■ **Text provided**:
◆ ◆ ◆ ◆ ◆ ◆ ◆

From the Desk of the Counselor

Posted by Roger Bridges on 10/24/2017

Dear Parents,

 

I hope this note finds you and your family well.  I wanted to take a moment to reintroduce myself to you all through the lens of my role as school counselor and to share with you some of my philosophy and experience related to children and their psycho-social/emotional and developmental needs.  I’d also like to highlight some of my key takeaways from Dr. Tina Payne Bryson’s talk a few weeks, particularly her view on discipline.  I hope this information will be helpful to you short term and long term.  If nothing else, I hope it can serve as a conversation starter.

 

I am an educator, school administrator and inclusivity practitioner but at my core I am a good old-fashioned social worker.  In my undergraduate social work program and later reinforced in my master’s program, I was taught to provide support and counseling based on a “strengths-based” model, meaning I was encouraged to look at my client/charge/student as the best asset and resource of information for my action plan in providing them service.  In other words, I recognize Echo Horizon students and families are the experts on their own lives and my key resource in addressing the issues that come up in their lives.  Long story short… this social worker and educator believes in your children and you!

 

DISCIPLINE = TEACHING (SKILL BUILDING)

◆ ◆ ◆ ◆ ◆ ◆ ◆

■ **Recorded information**:
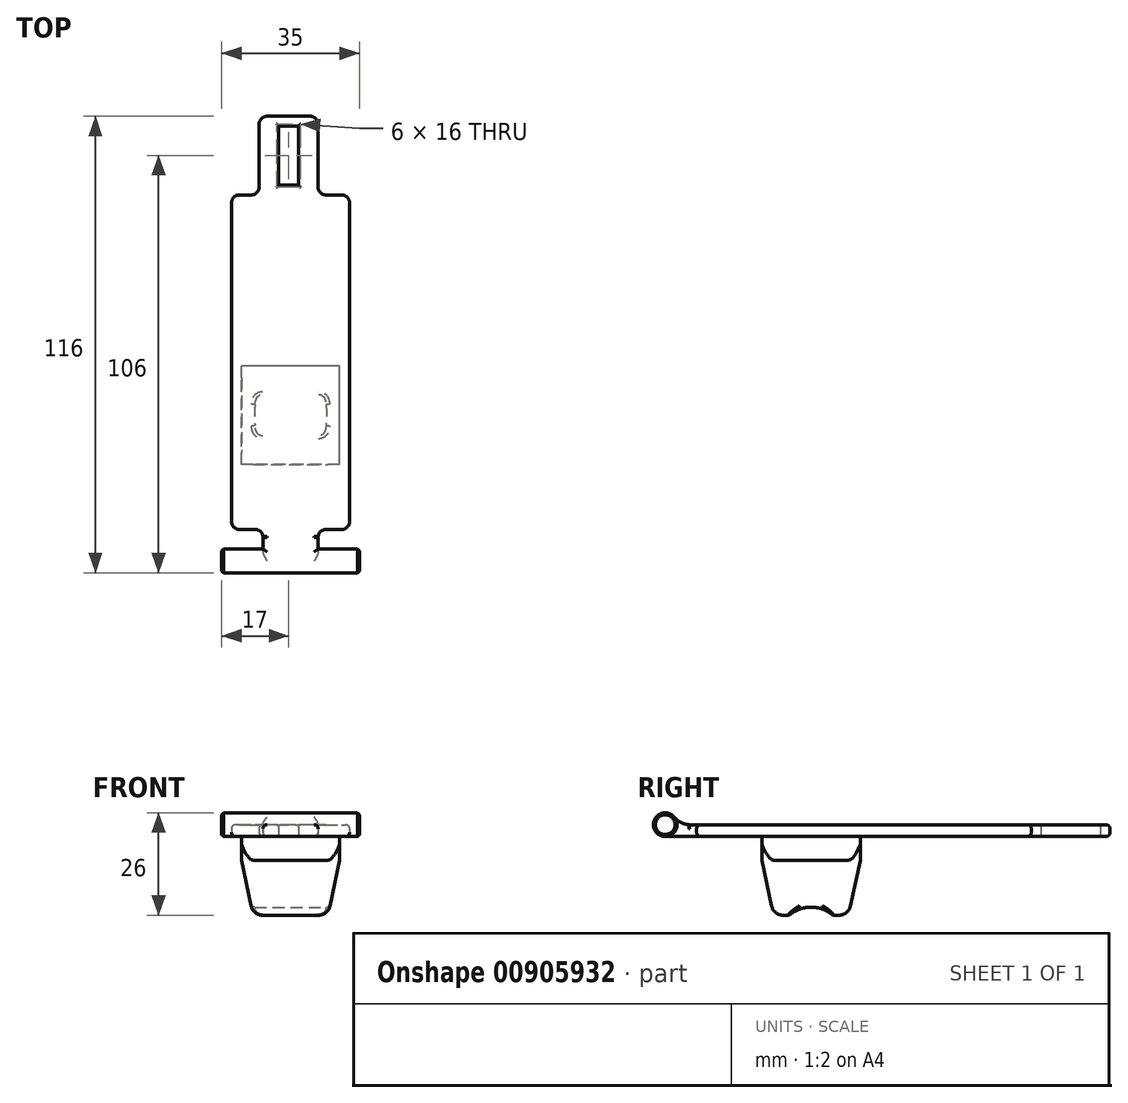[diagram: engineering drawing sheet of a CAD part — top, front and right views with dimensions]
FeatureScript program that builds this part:
annotation { "Feature Type Name" : "Feature", "Feature Type Description" : "" }
export const myFeature = defineFeature(function(context is Context, id is Id, definition is map)
    precondition{}
    {
        {
            var Q0;
            Q0=qCreatedBy(makeId("Top.planeOp"),FACE);
            var sketch = newSketch(context, id + "F0", { "sketchPlane" : qUnion([Q0])});
            skLineSegment(sketch, "E0", {"start": v(-7, 0) * mm, "end": v(7, 0) * mm});
            skLineSegment(sketch, "E1", {"start": v(7, 0) * mm, "end": v(7, 8) * mm});
            skLineSegment(sketch, "E2", {"start": v(7, 8) * mm, "end": v(15, 8) * mm});
            skLineSegment(sketch, "E3", {"start": v(15, 8) * mm, "end": v(15, 93) * mm});
            skLineSegment(sketch, "E4", {"start": v(15, 93) * mm, "end": v(7, 93) * mm});
            skLineSegment(sketch, "E5", {"start": v(7, 93) * mm, "end": v(7, 113) * mm});
            skLineSegment(sketch, "E6", {"start": v(7, 113) * mm, "end": v(-8, 113) * mm});
            skLineSegment(sketch, "E7", {"start": v(-8, 113) * mm, "end": v(-8, 93) * mm});
            skLineSegment(sketch, "E8", {"start": v(-8, 93) * mm, "end": v(-15, 93) * mm});
            skLineSegment(sketch, "E9", {"start": v(-15, 93) * mm, "end": v(-15, 8) * mm});
            skLineSegment(sketch, "E10", {"start": v(-15, 8) * mm, "end": v(-7, 8) * mm});
            skLineSegment(sketch, "E11", {"start": v(-7, 8) * mm, "end": v(-7, 0) * mm});
            skLineSegment(sketch, "E12", {"start": v(-0.5, 113) * mm, "end": v(-0.5, 93) * mm, "construction": true});
            skLineSegment(sketch, "E13", {"start": v(-8, 103) * mm, "end": v(7, 103) * mm, "construction": true});
            skLineSegment(sketch, "E14.bottom", {"start": v(-3, 110.5) * mm, "end": v(2, 110.5) * mm});
            skLineSegment(sketch, "E14.top", {"start": v(-3, 95.5) * mm, "end": v(2, 95.5) * mm});
            skLineSegment(sketch, "E14.left", {"start": v(-3, 110.5) * mm, "end": v(-3, 95.5) * mm});
            skLineSegment(sketch, "E14.right", {"start": v(2, 110.5) * mm, "end": v(2, 95.5) * mm});
            skPoint(sketch, "E14.middle", {"position": v(-0.5, 103) * mm});
            skSolve(sketch);
        }
        {
            var Q0;
            Q0 = qSketchRegion(id + "F0", true);
            extrude(context, id + "F1", {"entities" : qUnion([Q0]), "depth" : 3 * mm, "offsetDistance" : 25 * mm});
        }
        {
            var Q0;
            Q0=qCreatedBy(makeId("Right.planeOp"),FACE);
            var sketch = newSketch(context, id + "F2", { "sketchPlane" : qUnion([Q0])});
            skCircle(sketch, "E15", {"center": v(0, 3) * mm, "radius": 3 * mm});
            skSolve(sketch);
        }
        {
            var Q0;
            Q0 = qSketchRegion(id + "F2", true);
            extrude(context, id + "F3", {"entities" : qUnion([Q0]), "operationType" : NewBodyOperationType.ADD, "endBound" : BoundingType.SYMMETRIC, "depth" : 35 * mm, "offsetDistance" : 25 * mm});
        }
        {
            var Q0;
            Q0=makeQuery(id+"F1.opExtrude","SWEPT_EDGE",EDGE,{"disambiguationData":[OSD([sQuery(id+"F0.wireOp",EDGE,"E1"),sQuery(id+"F0.wireOp",EDGE,"E2")])]});
            var Q1;
            Q1=makeQuery(id+"F1.opExtrude","SWEPT_EDGE",EDGE,{"disambiguationData":[OSD([sQuery(id+"F0.wireOp",EDGE,"E10"),sQuery(id+"F0.wireOp",EDGE,"E11")])]});
            var Q2;
            Q2=makeQuery(id+"F1.opExtrude","SWEPT_EDGE",EDGE,{"disambiguationData":[OSD([sQuery(id+"F0.wireOp",EDGE,"E9"),sQuery(id+"F0.wireOp",EDGE,"E10")])]});
            var Q3;
            Q3=makeQuery(id+"F1.opExtrude","SWEPT_EDGE",EDGE,{"disambiguationData":[OSD([sQuery(id+"F0.wireOp",EDGE,"E2"),sQuery(id+"F0.wireOp",EDGE,"E3")])]});
            fillet(context, id + "F4", {"entities" : qUnion([Q0, Q1, Q2, Q3]), "radius" : 2 * mm, "tangentPropagation" : true, "allowEdgeOverflow" : false});
        }
        {
            var Q0;
            Q0=makeQuery(id+"F3.boolean.opBoolean","INTERSECT",EDGE,{"derivedFrom":[makeQuery(id+"F1.opExtrude","CAP_FACE",FACE,{"disambiguationData":[OSD([sQuery(id+"F0.wireOp",EDGE,"E0"),sQuery(id+"F0.wireOp",EDGE,"E1"),sQuery(id+"F0.wireOp",EDGE,"E2"),sQuery(id+"F0.wireOp",EDGE,"E3"),sQuery(id+"F0.wireOp",EDGE,"E4"),sQuery(id+"F0.wireOp",EDGE,"E5"),sQuery(id+"F0.wireOp",EDGE,"E6"),sQuery(id+"F0.wireOp",EDGE,"E7"),sQuery(id+"F0.wireOp",EDGE,"E8"),sQuery(id+"F0.wireOp",EDGE,"E9"),sQuery(id+"F0.wireOp",EDGE,"E10"),sQuery(id+"F0.wireOp",EDGE,"E11"),sQuery(id+"F0.wireOp",EDGE,"E14.bottom"),sQuery(id+"F0.wireOp",EDGE,"E14.top"),sQuery(id+"F0.wireOp",EDGE,"E14.left"),sQuery(id+"F0.wireOp",EDGE,"E14.right")])],"isStart":false}),makeQuery(id+"F3.opExtrude","SWEPT_FACE",FACE,{"disambiguationData":[OSD([sQuery(id+"F2.wireOp",EDGE,"E15")])]})]});
            fillet(context, id + "F5", {"entities" : qUnion([Q0]), "radius" : 5 * mm, "tangentPropagation" : true, "allowEdgeOverflow" : false});
        }
        {
            var Q0;
            Q0=makeQuery(id+"F1.opExtrude","SWEPT_EDGE",EDGE,{"disambiguationData":[OSD([sQuery(id+"F0.wireOp",EDGE,"E3"),sQuery(id+"F0.wireOp",EDGE,"E4")])]});
            var Q1;
            Q1=makeQuery(id+"F1.opExtrude","SWEPT_EDGE",EDGE,{"disambiguationData":[OSD([sQuery(id+"F0.wireOp",EDGE,"E4"),sQuery(id+"F0.wireOp",EDGE,"E5")])]});
            var Q2;
            Q2=makeQuery(id+"F1.opExtrude","SWEPT_EDGE",EDGE,{"disambiguationData":[OSD([sQuery(id+"F0.wireOp",EDGE,"E8"),sQuery(id+"F0.wireOp",EDGE,"E9")])]});
            var Q3;
            Q3=makeQuery(id+"F1.opExtrude","SWEPT_EDGE",EDGE,{"disambiguationData":[OSD([sQuery(id+"F0.wireOp",EDGE,"E7"),sQuery(id+"F0.wireOp",EDGE,"E8")])]});
            var Q4;
            Q4=makeQuery(id+"F1.opExtrude","SWEPT_EDGE",EDGE,{"disambiguationData":[OSD([sQuery(id+"F0.wireOp",EDGE,"E6"),sQuery(id+"F0.wireOp",EDGE,"E7")])]});
            var Q5;
            Q5=makeQuery(id+"F1.opExtrude","SWEPT_EDGE",EDGE,{"disambiguationData":[OSD([sQuery(id+"F0.wireOp",EDGE,"E5"),sQuery(id+"F0.wireOp",EDGE,"E6")])]});
            fillet(context, id + "F6", {"entities" : qUnion([Q0, Q1, Q2, Q3, Q4, Q5]), "radius" : 2 * mm, "tangentPropagation" : true, "allowEdgeOverflow" : false});
        }
        {
            var Q0;
            Q0=makeQuery(id+"F1.opExtrude","CAP_EDGE",EDGE,{"disambiguationData":[OSD([sQuery(id+"F0.wireOp",EDGE,"E9")])],"isStart":false});
            var Q1;
            Q1=makeQuery(id+"F1.opExtrude","CAP_EDGE",EDGE,{"disambiguationData":[OSD([sQuery(id+"F0.wireOp",EDGE,"E9")])],"isStart":true});
            fillet(context, id + "F7", {"entities" : qUnion([Q0, Q1]), "radius" : 1 * mm, "tangentPropagation" : true, "allowEdgeOverflow" : false});
        }
        {
            var Q0;
            Q0=makeQuery(id+"F1.opExtrude","CAP_EDGE",EDGE,{"disambiguationData":[OSD([sQuery(id+"F0.wireOp",EDGE,"E14.top")])],"isStart":false});
            var Q1;
            Q1=makeQuery(id+"F1.opExtrude","CAP_EDGE",EDGE,{"disambiguationData":[OSD([sQuery(id+"F0.wireOp",EDGE,"E14.left")])],"isStart":false});
            var Q2;
            Q2=makeQuery(id+"F1.opExtrude","CAP_EDGE",EDGE,{"disambiguationData":[OSD([sQuery(id+"F0.wireOp",EDGE,"E14.right")])],"isStart":false});
            var Q3;
            Q3=makeQuery(id+"F1.opExtrude","CAP_EDGE",EDGE,{"disambiguationData":[OSD([sQuery(id+"F0.wireOp",EDGE,"E14.bottom")])],"isStart":false});
            var Q4;
            Q4=makeQuery(id+"F1.opExtrude","CAP_EDGE",EDGE,{"disambiguationData":[OSD([sQuery(id+"F0.wireOp",EDGE,"E14.left")])],"isStart":true});
            var Q5;
            Q5=makeQuery(id+"F1.opExtrude","CAP_EDGE",EDGE,{"disambiguationData":[OSD([sQuery(id+"F0.wireOp",EDGE,"E14.top")])],"isStart":true});
            var Q6;
            Q6=makeQuery(id+"F1.opExtrude","CAP_EDGE",EDGE,{"disambiguationData":[OSD([sQuery(id+"F0.wireOp",EDGE,"E14.bottom")])],"isStart":true});
            var Q7;
            Q7=makeQuery(id+"F1.opExtrude","CAP_EDGE",EDGE,{"disambiguationData":[OSD([sQuery(id+"F0.wireOp",EDGE,"E14.right")])],"isStart":true});
            fillet(context, id + "F8", {"entities" : qUnion([Q0, Q1, Q2, Q3, Q4, Q5, Q6, Q7]), "radius" : .5 * mm, "tangentPropagation" : true, "allowEdgeOverflow" : false});
        }
        {
            var Q0;
            Q0=makeQuery(id+"F3.opExtrude","CAP_EDGE",EDGE,{"disambiguationData":[OSD([sQuery(id+"F2.wireOp",EDGE,"E15")])],"isStart":false});
            var Q1;
            Q1=makeQuery(id+"F3.opExtrude","CAP_EDGE",EDGE,{"disambiguationData":[OSD([sQuery(id+"F2.wireOp",EDGE,"E15")])],"isStart":true});
            chamfer(context, id + "F9", {"entities" : qUnion([Q0, Q1]), "width" : .5 * mm, "tangentPropagation" : true});
        }
        {
            var Q0;
            Q0=makeQuery(id+"F1.opExtrude","CAP_FACE",FACE,{"disambiguationData":[OSD([sQuery(id+"F0.wireOp",EDGE,"E0"),sQuery(id+"F0.wireOp",EDGE,"E1"),sQuery(id+"F0.wireOp",EDGE,"E2"),sQuery(id+"F0.wireOp",EDGE,"E3"),sQuery(id+"F0.wireOp",EDGE,"E4"),sQuery(id+"F0.wireOp",EDGE,"E5"),sQuery(id+"F0.wireOp",EDGE,"E6"),sQuery(id+"F0.wireOp",EDGE,"E7"),sQuery(id+"F0.wireOp",EDGE,"E8"),sQuery(id+"F0.wireOp",EDGE,"E9"),sQuery(id+"F0.wireOp",EDGE,"E10"),sQuery(id+"F0.wireOp",EDGE,"E11"),sQuery(id+"F0.wireOp",EDGE,"E14.bottom"),sQuery(id+"F0.wireOp",EDGE,"E14.top"),sQuery(id+"F0.wireOp",EDGE,"E14.left"),sQuery(id+"F0.wireOp",EDGE,"E14.right")])],"isStart":true});
            var sketch = newSketch(context, id + "F10", { "sketchPlane" : qUnion([Q0])});
            skLineSegment(sketch, "E16.bottom", {"start": v(12.5, -24.55) * mm, "end": v(-12.5, -24.55) * mm});
            skLineSegment(sketch, "E16.top", {"start": v(12.5, -49.55) * mm, "end": v(-12.5, -49.55) * mm});
            skLineSegment(sketch, "E16.left", {"start": v(12.5, -24.55) * mm, "end": v(12.5, -49.55) * mm});
            skLineSegment(sketch, "E16.right", {"start": v(-12.5, -24.55) * mm, "end": v(-12.5, -49.55) * mm});
            skPoint(sketch, "E16.middle", {"position": v(0, -37.05) * mm});
            skSolve(sketch);
        }
        {
            var Q0;
            Q0 = qSketchRegion(id + "F10", true);
            extrude(context, id + "F11", {"entities" : qUnion([Q0]), "operationType" : NewBodyOperationType.ADD, "depth" : 20 * mm, "offsetDistance" : 25 * mm});
        }
        {
            var Q0;
            Q0=makeQuery(id+"F11.opExtrude","CAP_EDGE",EDGE,{"disambiguationData":[OSD([sQuery(id+"F10.wireOp",EDGE,"E16.bottom")])],"isStart":false});
            var Q1;
            Q1=makeQuery(id+"F11.opExtrude","CAP_EDGE",EDGE,{"disambiguationData":[OSD([sQuery(id+"F10.wireOp",EDGE,"E16.left")])],"isStart":false});
            var Q2;
            Q2=makeQuery(id+"F11.opExtrude","CAP_EDGE",EDGE,{"disambiguationData":[OSD([sQuery(id+"F10.wireOp",EDGE,"E16.top")])],"isStart":false});
            var Q3;
            Q3=makeQuery(id+"F11.opExtrude","CAP_EDGE",EDGE,{"disambiguationData":[OSD([sQuery(id+"F10.wireOp",EDGE,"E16.right")])],"isStart":false});
            chamfer(context, id + "F12", {"entities" : qUnion([Q0, Q1, Q2, Q3]), "chamferType" : ChamferType.TWO_OFFSETS, "width1" : 3 * mm, "oppositeDirection" : false, "width2" : 14 * mm, "tangentPropagation" : true});
        }
        {
            var Q0;
            {var subQ0=sQuery(id+"F10.wireOp",EDGE,"E16.left");Q0=makeQuery(id+"F12.opChamfer","BLEND_EDGE",EDGE,{"blendedFrom":[makeQuery(id+"F11.opExtrude","CAP_EDGE",EDGE,{"disambiguationData":[OSD([subQ0])],"isStart":false}),makeQuery(id+"F11.opExtrude","CAP_FACE",FACE,{"disambiguationData":[OSD([sQuery(id+"F10.wireOp",EDGE,"E16.bottom"),sQuery(id+"F10.wireOp",EDGE,"E16.top"),subQ0,sQuery(id+"F10.wireOp",EDGE,"E16.right")])],"isStart":false})],"blendedInto":[makeQuery(id+"F11.opExtrude","CAP_FACE",FACE,{"disambiguationData":[OSD([sQuery(id+"F10.wireOp",EDGE,"E16.bottom"),sQuery(id+"F10.wireOp",EDGE,"E16.top"),subQ0,sQuery(id+"F10.wireOp",EDGE,"E16.right")])],"isStart":false})]});}
            var Q1;
            {var subQ0=sQuery(id+"F10.wireOp",EDGE,"E16.bottom");Q1=makeQuery(id+"F12.opChamfer","BLEND_EDGE",EDGE,{"blendedFrom":[makeQuery(id+"F11.opExtrude","CAP_EDGE",EDGE,{"disambiguationData":[OSD([subQ0])],"isStart":false}),makeQuery(id+"F11.opExtrude","CAP_FACE",FACE,{"disambiguationData":[OSD([subQ0,sQuery(id+"F10.wireOp",EDGE,"E16.top"),sQuery(id+"F10.wireOp",EDGE,"E16.left"),sQuery(id+"F10.wireOp",EDGE,"E16.right")])],"isStart":false})],"blendedInto":[makeQuery(id+"F11.opExtrude","CAP_FACE",FACE,{"disambiguationData":[OSD([subQ0,sQuery(id+"F10.wireOp",EDGE,"E16.top"),sQuery(id+"F10.wireOp",EDGE,"E16.left"),sQuery(id+"F10.wireOp",EDGE,"E16.right")])],"isStart":false})]});}
            var Q2;
            {var subQ0=sQuery(id+"F10.wireOp",EDGE,"E16.top");Q2=makeQuery(id+"F12.opChamfer","BLEND_EDGE",EDGE,{"blendedFrom":[makeQuery(id+"F11.opExtrude","CAP_EDGE",EDGE,{"disambiguationData":[OSD([subQ0])],"isStart":false}),makeQuery(id+"F11.opExtrude","CAP_FACE",FACE,{"disambiguationData":[OSD([sQuery(id+"F10.wireOp",EDGE,"E16.bottom"),subQ0,sQuery(id+"F10.wireOp",EDGE,"E16.left"),sQuery(id+"F10.wireOp",EDGE,"E16.right")])],"isStart":false})],"blendedInto":[makeQuery(id+"F11.opExtrude","CAP_FACE",FACE,{"disambiguationData":[OSD([sQuery(id+"F10.wireOp",EDGE,"E16.bottom"),subQ0,sQuery(id+"F10.wireOp",EDGE,"E16.left"),sQuery(id+"F10.wireOp",EDGE,"E16.right")])],"isStart":false})]});}
            var Q3;
            {var subQ0=sQuery(id+"F10.wireOp",EDGE,"E16.right");Q3=makeQuery(id+"F12.opChamfer","BLEND_EDGE",EDGE,{"blendedFrom":[makeQuery(id+"F11.opExtrude","CAP_EDGE",EDGE,{"disambiguationData":[OSD([subQ0])],"isStart":false}),makeQuery(id+"F11.opExtrude","CAP_FACE",FACE,{"disambiguationData":[OSD([sQuery(id+"F10.wireOp",EDGE,"E16.bottom"),sQuery(id+"F10.wireOp",EDGE,"E16.top"),sQuery(id+"F10.wireOp",EDGE,"E16.left"),subQ0])],"isStart":false})],"blendedInto":[makeQuery(id+"F11.opExtrude","CAP_FACE",FACE,{"disambiguationData":[OSD([sQuery(id+"F10.wireOp",EDGE,"E16.bottom"),sQuery(id+"F10.wireOp",EDGE,"E16.top"),sQuery(id+"F10.wireOp",EDGE,"E16.left"),subQ0])],"isStart":false})]});}
            var Q4;
            Q4=makeQuery(id+"F12.opChamfer","BLEND_EDGE",EDGE,{"blendedFrom":[makeQuery(id+"F11.opExtrude","CAP_EDGE",EDGE,{"disambiguationData":[OSD([sQuery(id+"F10.wireOp",EDGE,"E16.bottom")])],"isStart":false}),makeQuery(id+"F11.opExtrude","CAP_EDGE",EDGE,{"disambiguationData":[OSD([sQuery(id+"F10.wireOp",EDGE,"E16.right")])],"isStart":false})],"blendedInto":[]});
            var Q5;
            Q5=makeQuery(id+"F12.opChamfer","BLEND_EDGE",EDGE,{"blendedFrom":[makeQuery(id+"F11.opExtrude","CAP_EDGE",EDGE,{"disambiguationData":[OSD([sQuery(id+"F10.wireOp",EDGE,"E16.bottom")])],"isStart":false}),makeQuery(id+"F11.opExtrude","CAP_EDGE",EDGE,{"disambiguationData":[OSD([sQuery(id+"F10.wireOp",EDGE,"E16.left")])],"isStart":false})],"blendedInto":[]});
            var Q6;
            Q6=makeQuery(id+"F12.opChamfer","BLEND_EDGE",EDGE,{"blendedFrom":[makeQuery(id+"F11.opExtrude","CAP_EDGE",EDGE,{"disambiguationData":[OSD([sQuery(id+"F10.wireOp",EDGE,"E16.top")])],"isStart":false}),makeQuery(id+"F11.opExtrude","CAP_EDGE",EDGE,{"disambiguationData":[OSD([sQuery(id+"F10.wireOp",EDGE,"E16.right")])],"isStart":false})],"blendedInto":[]});
            var Q7;
            Q7=makeQuery(id+"F12.opChamfer","BLEND_EDGE",EDGE,{"blendedFrom":[makeQuery(id+"F11.opExtrude","CAP_EDGE",EDGE,{"disambiguationData":[OSD([sQuery(id+"F10.wireOp",EDGE,"E16.top")])],"isStart":false}),makeQuery(id+"F11.opExtrude","CAP_EDGE",EDGE,{"disambiguationData":[OSD([sQuery(id+"F10.wireOp",EDGE,"E16.left")])],"isStart":false})],"blendedInto":[]});
            fillet(context, id + "F13", {"entities" : qUnion([Q0, Q1, Q2, Q3, Q4, Q5, Q6, Q7]), "radius" : 3 * mm, "tangentPropagation" : true, "allowEdgeOverflow" : false});
        }
        {
            var Q0;
            Q0=qCreatedBy(makeId("Right.planeOp"),FACE);
            var sketch = newSketch(context, id + "F14", { "sketchPlane" : qUnion([Q0])});
            skCircle(sketch, "E17", {"center": v(37.05, -26.43) * mm, "radius": 8.48 * mm});
            skLineSegment(sketch, "E18", {"start": v(1, 0) * mm, "end": v(54.52, 0) * mm, "construction": true});
            skLineSegment(sketch, "E19", {"start": v(37.05, 0) * mm, "end": v(37.05, -37.14) * mm, "construction": true});
            skSolve(sketch);
        }
        {
            var Q0;
            Q0 = qSketchRegion(id + "F14", true);
            extrude(context, id + "F15", {"entities" : qUnion([Q0]), "operationType" : NewBodyOperationType.REMOVE, "endBound" : BoundingType.SYMMETRIC, "oppositeDirection" : true, "depth" : 25 * mm, "offsetDistance" : 25 * mm});
        }
        {
            var Q0;
            Q0=makeQuery(id+"F15.boolean.opBoolean","INTERSECT",EDGE,{"disambiguationData":[OD(0.0)],"derivedFrom":[makeQuery(id+"F11.opExtrude","CAP_FACE",FACE,{"disambiguationData":[OSD([sQuery(id+"F10.wireOp",EDGE,"E16.bottom"),sQuery(id+"F10.wireOp",EDGE,"E16.top"),sQuery(id+"F10.wireOp",EDGE,"E16.left"),sQuery(id+"F10.wireOp",EDGE,"E16.right")])],"isStart":false}),makeQuery(id+"F15.opExtrude","SWEPT_FACE",FACE,{"disambiguationData":[OSD([sQuery(id+"F14.wireOp",EDGE,"E17")])]})]});
            fillet(context, id + "F16", {"entities" : qUnion([Q0]), "radius" : 1 * mm, "tangentPropagation" : true, "allowEdgeOverflow" : false});
        }
    });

◆ ◆ ◆ ◆ ◆ ◆ ◆

■ **Challenge 1**: Translate this sentence from the counselor's letter into Spanish: "In other words, I recognize Echo Horizon students and families are the experts on their own lives and my key resource in addressing the issues that come up in their lives."
■ **Challenge 2**: Count the lines of the records that contain the string "skPoint", matching case exactly, and give only the number.
The counselor's letter and the records are unrelated to each other.

■ **Exercise answer 1**: En otras palabras, reconozco que los estudiantes y las familias de Echo Horizon son los expertos en sus propias vidas y mi recurso clave para abordar los problemas que surgen en sus vidas.

■ **Exercise answer 2**: 2